[DIRECTIVE A]:
For each statement, decide whether it agrees with the SAC issue below. Answer yes or no and quote the deciding words from the issue. (i) The poster says the schedule is set up the same way as in PPO2. (ii) The replay buffer size is set to 100000. (iii) The custom policy uses a tanh activation function.

[TEXT]:
● ● ●
Closed kosmylo closed 4 years ago

kosmylo commented 4 years ago

Describe the bug I want to use learning rate schedule for training a SAC agent, but I cannot find the proper way to inform the algorithm about that. I am doing exactly the same as in PPO2 as follows:

Code example

import os
import read_params
import matplotlib.pyplot as plt
import tensorflow as tf
import numpy as np

from environment import ChargingStation

from stable_baselines.sac.policies import MlpPolicy, LnMlpPolicy
from stable_baselines.common.vec_env import DummyVecEnv, VecNormalize
from stable_baselines.common.noise import NormalActionNoise, OrnsteinUhlenbeckActionNoise
from stable_baselines import SAC
from stable_baselines.bench import Monitor
from stable_baselines import results_plotter
from stable_baselines.common.schedules import LinearSchedule

params, profiles = read_params.Charging_Station_Params()

# Create unique log dir
log_dir = "/tmp/sac/"
os.makedirs(log_dir, exist_ok = True)

env = ChargingStation()
env = Monitor(env, log_dir, allow_early_resets = True)
env = DummyVecEnv([lambda: env])

# Automatically normalize the input features and rewards and stack the previous observations
env = VecNormalize(env, norm_obs = True, norm_reward = True, clip_obs = 10.)

# the noise objects for SAC
n_actions = env.action_space.shape[-1]
action_noise = None 

# Custom MLP policy 
policy_kwargs = dict(act_fun = tf.nn.relu, layers = [128, 128])
buffer_size = 1000000
gamma = 0.99
sched_LR = LinearSchedule(params.time_steps, 0.005, 0.0001) # learning_rate = sched_LR.value

model = SAC(MlpPolicy, env, gamma = gamma, learning_rate = sched_LR.value, policy_kwargs = policy_kwargs, buffer_size = buffer_size, verbose = 1, action_noise = action_noise, tensorboard_log= log_dir + "/sac_ev_charging_tensorboard/")
● ● ●
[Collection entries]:
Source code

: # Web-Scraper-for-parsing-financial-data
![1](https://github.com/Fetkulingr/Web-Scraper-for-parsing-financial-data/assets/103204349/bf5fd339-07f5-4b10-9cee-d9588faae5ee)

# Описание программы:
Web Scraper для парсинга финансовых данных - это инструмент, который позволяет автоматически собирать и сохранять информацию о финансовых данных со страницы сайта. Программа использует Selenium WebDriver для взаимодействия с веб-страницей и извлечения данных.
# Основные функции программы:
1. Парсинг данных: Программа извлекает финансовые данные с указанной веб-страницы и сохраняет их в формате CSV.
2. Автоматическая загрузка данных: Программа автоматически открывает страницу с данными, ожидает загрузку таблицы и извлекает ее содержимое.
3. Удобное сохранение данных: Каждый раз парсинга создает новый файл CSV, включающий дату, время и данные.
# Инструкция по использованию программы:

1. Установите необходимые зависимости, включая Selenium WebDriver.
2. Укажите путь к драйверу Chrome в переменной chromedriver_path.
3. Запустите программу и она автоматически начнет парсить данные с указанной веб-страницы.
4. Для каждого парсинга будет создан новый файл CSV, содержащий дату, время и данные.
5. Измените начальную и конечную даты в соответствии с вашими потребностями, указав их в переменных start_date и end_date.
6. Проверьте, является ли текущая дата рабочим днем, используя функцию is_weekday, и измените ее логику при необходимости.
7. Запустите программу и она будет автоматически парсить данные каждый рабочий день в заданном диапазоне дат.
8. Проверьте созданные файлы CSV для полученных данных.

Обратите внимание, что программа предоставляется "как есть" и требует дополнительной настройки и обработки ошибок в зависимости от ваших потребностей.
● ● ●
[DIRECTIVE B]:
Pick out every line of the records above that contains the string "Проверьте".

[EXERCISE RESPONSE A]:
(i) Yes: "I am doing exactly the same as in PPO2 as follows:"
(ii) No: "buffer_size = 1000000"
(iii) No: "act_fun = tf.nn.relu"

[EXERCISE RESPONSE B]:
6. Проверьте, является ли текущая дата рабочим днем, используя функцию is_weekday, и измените ее логику при необходимости.
8. Проверьте созданные файлы CSV для полученных данных.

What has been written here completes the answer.